My dad was funny at times. He had one of those sense of humors (much like Rawlings). He also was not always thinking right - such as when he taught me, a mere toddler under 4, how to build things up along the fence so I could climb out of the yard. He used some stools from my sand box, I think. He believed in independence and taught all of us early to be as independent as we could. My mom, however, was not pleased with this little fence climbing since it was she that had to chase me down the street, while my dad went off to work.
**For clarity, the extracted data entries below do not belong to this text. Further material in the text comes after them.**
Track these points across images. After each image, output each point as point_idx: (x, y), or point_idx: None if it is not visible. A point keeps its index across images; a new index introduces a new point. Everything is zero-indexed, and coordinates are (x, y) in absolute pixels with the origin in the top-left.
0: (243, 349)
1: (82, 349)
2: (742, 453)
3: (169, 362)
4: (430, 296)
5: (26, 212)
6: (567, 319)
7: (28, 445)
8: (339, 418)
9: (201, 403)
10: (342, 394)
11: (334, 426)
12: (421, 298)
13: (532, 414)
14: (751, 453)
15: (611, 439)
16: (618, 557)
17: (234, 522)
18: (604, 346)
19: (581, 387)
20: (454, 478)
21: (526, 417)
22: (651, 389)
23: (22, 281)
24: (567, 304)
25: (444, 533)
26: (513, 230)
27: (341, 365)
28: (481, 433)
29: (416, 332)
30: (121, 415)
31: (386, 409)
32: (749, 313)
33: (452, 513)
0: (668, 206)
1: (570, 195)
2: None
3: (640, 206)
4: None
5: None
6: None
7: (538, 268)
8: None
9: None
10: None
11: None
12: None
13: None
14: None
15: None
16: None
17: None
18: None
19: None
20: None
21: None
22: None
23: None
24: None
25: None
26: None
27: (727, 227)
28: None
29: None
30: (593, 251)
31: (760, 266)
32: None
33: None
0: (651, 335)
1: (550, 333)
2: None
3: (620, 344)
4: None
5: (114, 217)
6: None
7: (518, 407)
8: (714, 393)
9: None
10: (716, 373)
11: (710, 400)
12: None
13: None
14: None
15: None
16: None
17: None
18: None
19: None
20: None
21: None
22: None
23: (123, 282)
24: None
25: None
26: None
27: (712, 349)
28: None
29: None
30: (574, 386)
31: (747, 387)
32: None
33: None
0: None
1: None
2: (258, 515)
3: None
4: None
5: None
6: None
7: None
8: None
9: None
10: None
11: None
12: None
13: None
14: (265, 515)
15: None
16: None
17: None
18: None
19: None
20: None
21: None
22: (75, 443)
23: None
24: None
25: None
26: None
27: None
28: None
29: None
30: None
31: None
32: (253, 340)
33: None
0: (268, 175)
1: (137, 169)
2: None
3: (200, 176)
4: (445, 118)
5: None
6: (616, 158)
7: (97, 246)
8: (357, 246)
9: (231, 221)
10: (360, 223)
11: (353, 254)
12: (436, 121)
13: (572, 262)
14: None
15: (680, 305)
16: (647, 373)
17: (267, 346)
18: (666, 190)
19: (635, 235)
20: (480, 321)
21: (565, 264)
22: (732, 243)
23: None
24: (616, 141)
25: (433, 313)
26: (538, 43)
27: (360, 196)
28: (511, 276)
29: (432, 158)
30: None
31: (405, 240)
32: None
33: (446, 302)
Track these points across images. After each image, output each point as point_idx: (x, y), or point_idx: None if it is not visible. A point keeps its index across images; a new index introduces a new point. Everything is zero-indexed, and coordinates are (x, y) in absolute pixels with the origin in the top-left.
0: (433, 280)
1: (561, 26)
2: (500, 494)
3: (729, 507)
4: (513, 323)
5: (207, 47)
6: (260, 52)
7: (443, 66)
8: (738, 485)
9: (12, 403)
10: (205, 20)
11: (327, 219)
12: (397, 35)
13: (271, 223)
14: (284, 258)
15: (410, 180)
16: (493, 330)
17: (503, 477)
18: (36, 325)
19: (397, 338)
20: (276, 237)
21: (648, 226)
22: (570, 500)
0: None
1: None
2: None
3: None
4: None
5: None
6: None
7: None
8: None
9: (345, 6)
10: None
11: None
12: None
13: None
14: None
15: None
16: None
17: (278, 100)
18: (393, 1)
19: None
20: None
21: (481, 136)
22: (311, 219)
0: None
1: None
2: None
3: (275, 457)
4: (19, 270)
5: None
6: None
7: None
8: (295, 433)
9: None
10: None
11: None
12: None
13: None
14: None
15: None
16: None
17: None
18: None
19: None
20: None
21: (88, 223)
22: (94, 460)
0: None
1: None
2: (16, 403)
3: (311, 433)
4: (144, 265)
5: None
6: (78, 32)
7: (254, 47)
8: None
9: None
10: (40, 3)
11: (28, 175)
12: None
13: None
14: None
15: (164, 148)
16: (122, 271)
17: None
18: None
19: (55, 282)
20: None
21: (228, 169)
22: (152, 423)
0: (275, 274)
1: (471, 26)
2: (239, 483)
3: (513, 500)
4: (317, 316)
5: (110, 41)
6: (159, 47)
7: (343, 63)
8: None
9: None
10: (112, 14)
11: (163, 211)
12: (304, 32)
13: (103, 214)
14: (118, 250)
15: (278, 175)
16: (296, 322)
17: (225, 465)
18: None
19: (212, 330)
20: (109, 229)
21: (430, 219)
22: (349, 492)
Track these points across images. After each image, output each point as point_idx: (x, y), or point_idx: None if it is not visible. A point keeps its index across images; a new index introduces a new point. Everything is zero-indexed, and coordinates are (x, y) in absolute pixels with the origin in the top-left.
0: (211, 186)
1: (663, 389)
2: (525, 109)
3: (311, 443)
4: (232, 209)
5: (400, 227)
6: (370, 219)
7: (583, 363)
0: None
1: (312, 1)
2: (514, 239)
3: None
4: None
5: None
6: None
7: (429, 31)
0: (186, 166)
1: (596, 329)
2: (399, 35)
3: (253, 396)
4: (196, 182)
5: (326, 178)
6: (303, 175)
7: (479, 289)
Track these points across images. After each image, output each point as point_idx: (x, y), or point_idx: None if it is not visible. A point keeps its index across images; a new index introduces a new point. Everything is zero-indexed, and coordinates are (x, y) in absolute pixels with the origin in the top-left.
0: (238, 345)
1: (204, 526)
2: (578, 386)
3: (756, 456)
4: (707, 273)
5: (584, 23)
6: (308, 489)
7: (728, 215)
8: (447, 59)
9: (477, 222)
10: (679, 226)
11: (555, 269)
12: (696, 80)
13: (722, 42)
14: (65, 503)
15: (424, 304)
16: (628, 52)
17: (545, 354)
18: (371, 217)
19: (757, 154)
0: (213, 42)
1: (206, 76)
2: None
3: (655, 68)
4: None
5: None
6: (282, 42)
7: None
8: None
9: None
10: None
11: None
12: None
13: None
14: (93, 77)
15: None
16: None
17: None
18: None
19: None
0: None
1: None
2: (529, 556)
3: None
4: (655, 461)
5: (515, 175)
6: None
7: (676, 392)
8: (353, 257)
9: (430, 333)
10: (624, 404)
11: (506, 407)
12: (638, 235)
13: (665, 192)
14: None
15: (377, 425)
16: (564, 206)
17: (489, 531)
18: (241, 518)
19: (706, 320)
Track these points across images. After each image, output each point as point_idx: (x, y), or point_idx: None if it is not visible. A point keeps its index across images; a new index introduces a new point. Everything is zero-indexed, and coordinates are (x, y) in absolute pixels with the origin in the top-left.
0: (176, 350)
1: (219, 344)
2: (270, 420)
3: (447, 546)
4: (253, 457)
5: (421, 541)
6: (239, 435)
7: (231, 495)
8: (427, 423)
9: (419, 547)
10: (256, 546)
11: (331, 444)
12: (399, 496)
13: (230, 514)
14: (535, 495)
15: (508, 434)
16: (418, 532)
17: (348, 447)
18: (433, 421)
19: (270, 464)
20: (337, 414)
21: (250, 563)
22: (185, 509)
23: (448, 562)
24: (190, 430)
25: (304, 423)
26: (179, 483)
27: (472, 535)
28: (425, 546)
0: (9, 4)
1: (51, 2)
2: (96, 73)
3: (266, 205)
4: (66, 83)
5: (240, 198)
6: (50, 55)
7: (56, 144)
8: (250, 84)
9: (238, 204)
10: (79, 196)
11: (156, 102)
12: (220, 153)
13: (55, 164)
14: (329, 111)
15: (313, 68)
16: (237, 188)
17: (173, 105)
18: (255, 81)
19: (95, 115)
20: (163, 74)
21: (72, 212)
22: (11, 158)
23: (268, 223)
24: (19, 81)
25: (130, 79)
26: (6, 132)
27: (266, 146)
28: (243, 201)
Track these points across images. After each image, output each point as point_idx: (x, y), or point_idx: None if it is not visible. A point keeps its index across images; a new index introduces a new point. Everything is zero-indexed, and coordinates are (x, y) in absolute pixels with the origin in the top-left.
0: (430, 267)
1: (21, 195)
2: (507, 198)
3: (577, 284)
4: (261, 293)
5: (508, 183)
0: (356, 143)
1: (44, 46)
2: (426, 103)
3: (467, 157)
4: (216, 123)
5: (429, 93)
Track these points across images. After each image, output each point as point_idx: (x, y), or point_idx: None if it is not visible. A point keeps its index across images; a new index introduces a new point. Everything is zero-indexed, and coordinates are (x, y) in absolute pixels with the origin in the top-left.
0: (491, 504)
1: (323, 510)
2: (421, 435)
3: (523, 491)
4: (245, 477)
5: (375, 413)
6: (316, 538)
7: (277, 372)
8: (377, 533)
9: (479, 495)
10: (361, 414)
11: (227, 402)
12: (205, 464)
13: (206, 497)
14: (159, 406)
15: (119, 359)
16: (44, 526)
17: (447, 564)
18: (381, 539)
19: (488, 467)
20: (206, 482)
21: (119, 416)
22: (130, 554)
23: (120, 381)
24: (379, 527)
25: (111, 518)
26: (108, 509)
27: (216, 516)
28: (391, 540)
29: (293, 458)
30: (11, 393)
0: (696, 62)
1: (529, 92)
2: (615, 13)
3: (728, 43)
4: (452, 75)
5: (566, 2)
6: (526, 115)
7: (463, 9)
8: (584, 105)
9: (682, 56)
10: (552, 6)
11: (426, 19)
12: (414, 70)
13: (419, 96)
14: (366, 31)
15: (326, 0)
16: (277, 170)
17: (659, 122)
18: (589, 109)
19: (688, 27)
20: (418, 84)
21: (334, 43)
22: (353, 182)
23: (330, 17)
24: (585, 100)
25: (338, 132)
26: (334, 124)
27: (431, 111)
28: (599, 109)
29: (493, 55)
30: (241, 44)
Independence! Of course, I delayed my independence until the sixth grade and my whole class formed that secret club; but it was the combination of my father's simple lessons and the meaness of my classmates that gelled inside my soul. I have been independent since, climbing fences both real and hypothetical. Hypothetically speaking, every phase we go through is a fence, of sorts. We have to somehow get over it to move on. From nursery school to elementary, then junior high, then high, and some people college. From being close buddies to finding new love. from single life to married life (or commitment to another); to being alone to being a parent, to relying upon your parents to your parents relying upon you. These are all fences and it is the stuff we use to elevate us until we can swing our leg over the top and run free that makes life so very damn interesting. It is not the fence but the stepping stools we push up against it that makes us so unique- how do we as individuals do what we have to make it over the top.
Well, our poor fellas in Expectations have a very large fence staring them in their sweet, handsome faces. What will they do? How will they build their way to independence and freedom? We shall see.
till tomorrow - I am off to pay the bills and keep this internet access going. Oh yes. I now us a calculator to figure out my money. No more drawing lines above the top number.